• Work to complete:
Please give the part of the data that opens with the line containing "Which box is" and runs through the end of the data as a numbered list, including both ends, skipping blank lines and leaving out the pictures.

• Provided records:
▬▬▬▬▬▬

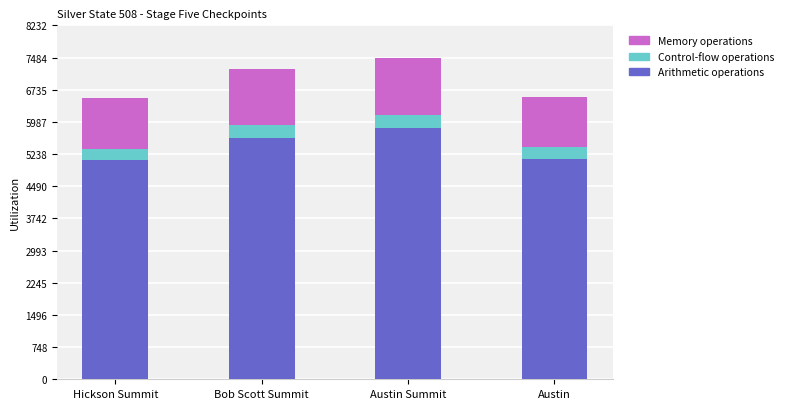

What is the maximum value for Arithmetic operations?

5837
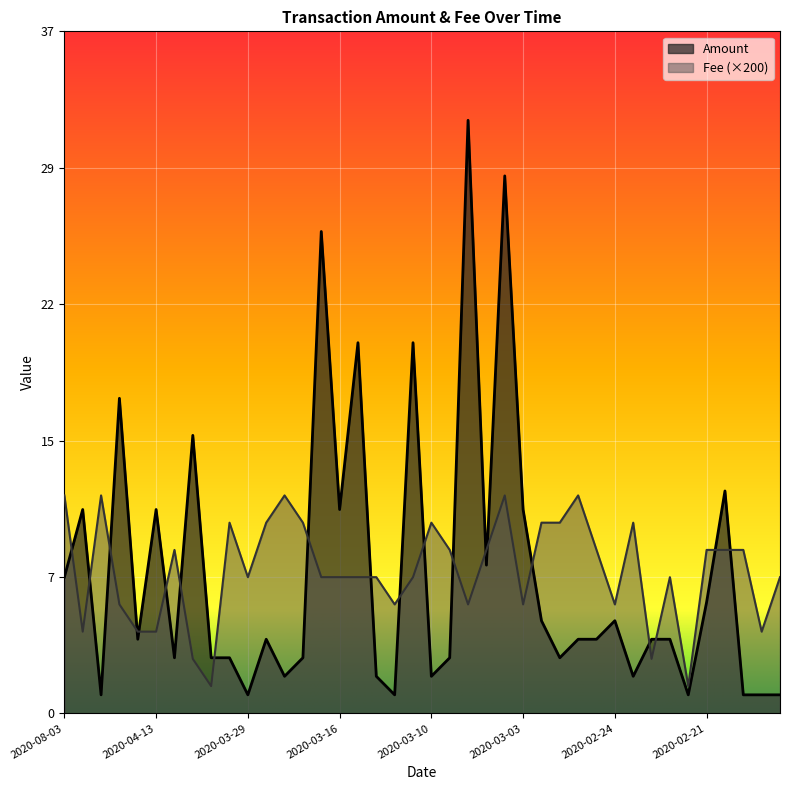

Where is the first local minimum for Fee?

2020-04-18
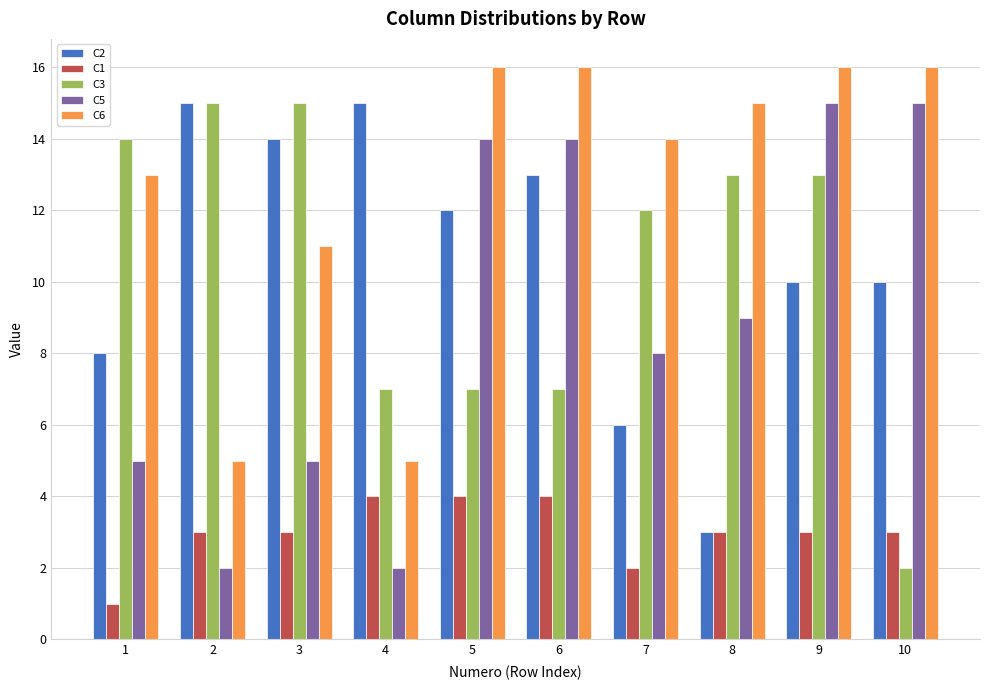

What is the difference between the C6 values at 5 and 1?

3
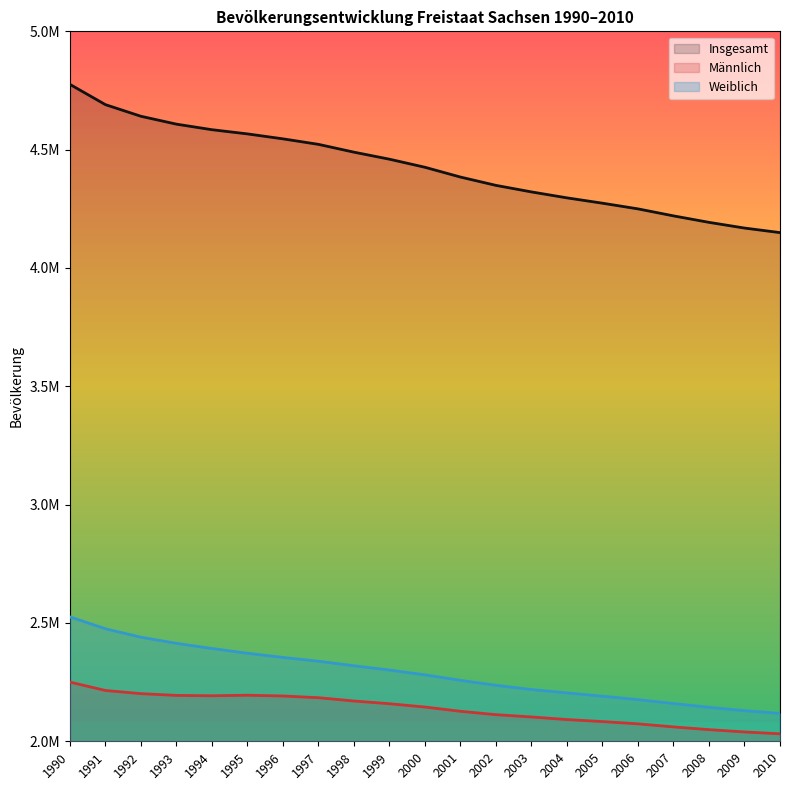

True or false: Männlich has more than 0 points higher than both neighbors.

True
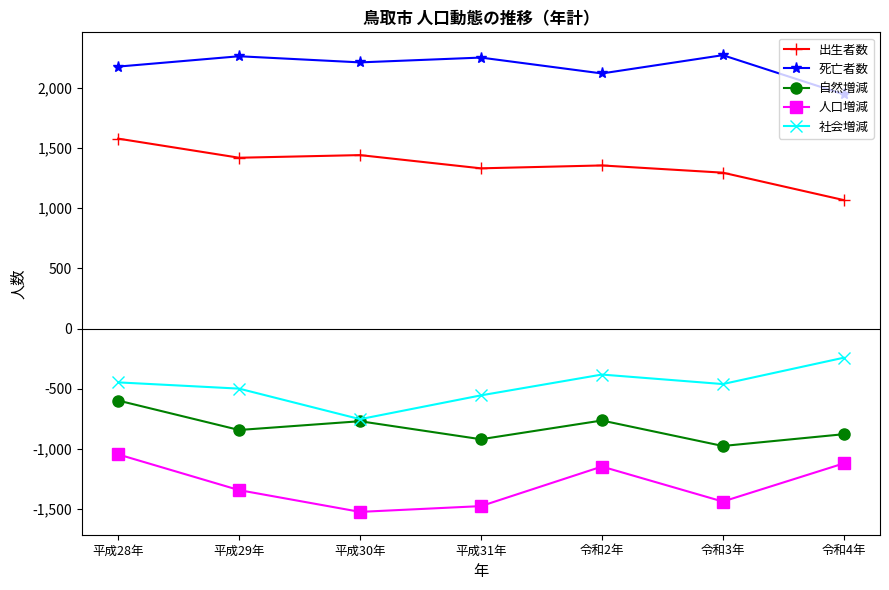

What is the sum of all 人口増減 values?

-9102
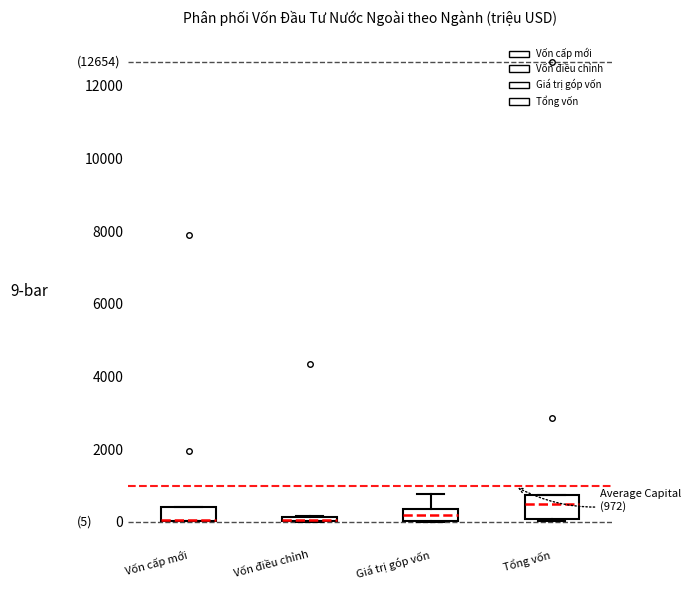

Which box is the tallest, from its lower edge to its upper edge?

Tổng vốn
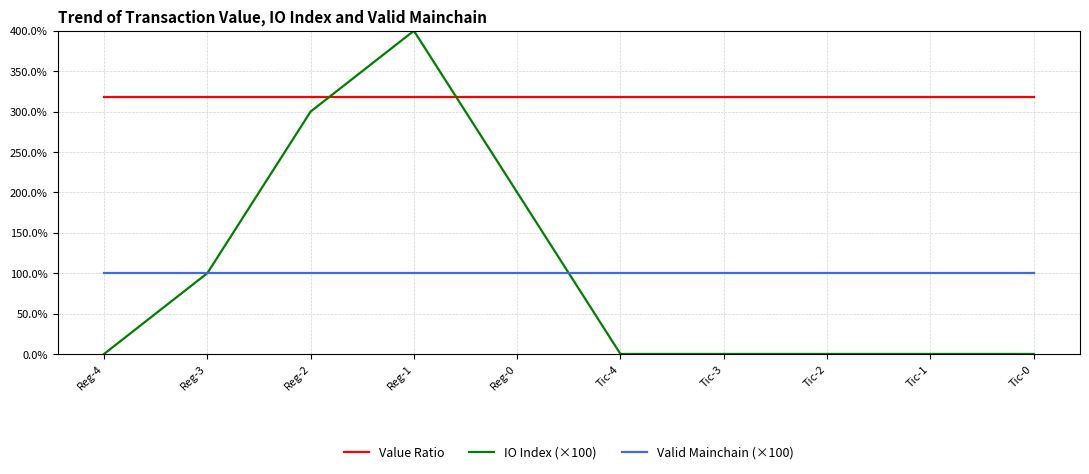

What is the difference between the maximum and second lowest values in the IO Index (×100) series?

400.0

▬▬▬▬▬▬

• Response area:
1. Which box is the tallest, from its lower edge to its upper edge?
2. Tổng vốn
3. What is the difference between the maximum and second lowest values in the IO Index (×100) series?
4. 400.0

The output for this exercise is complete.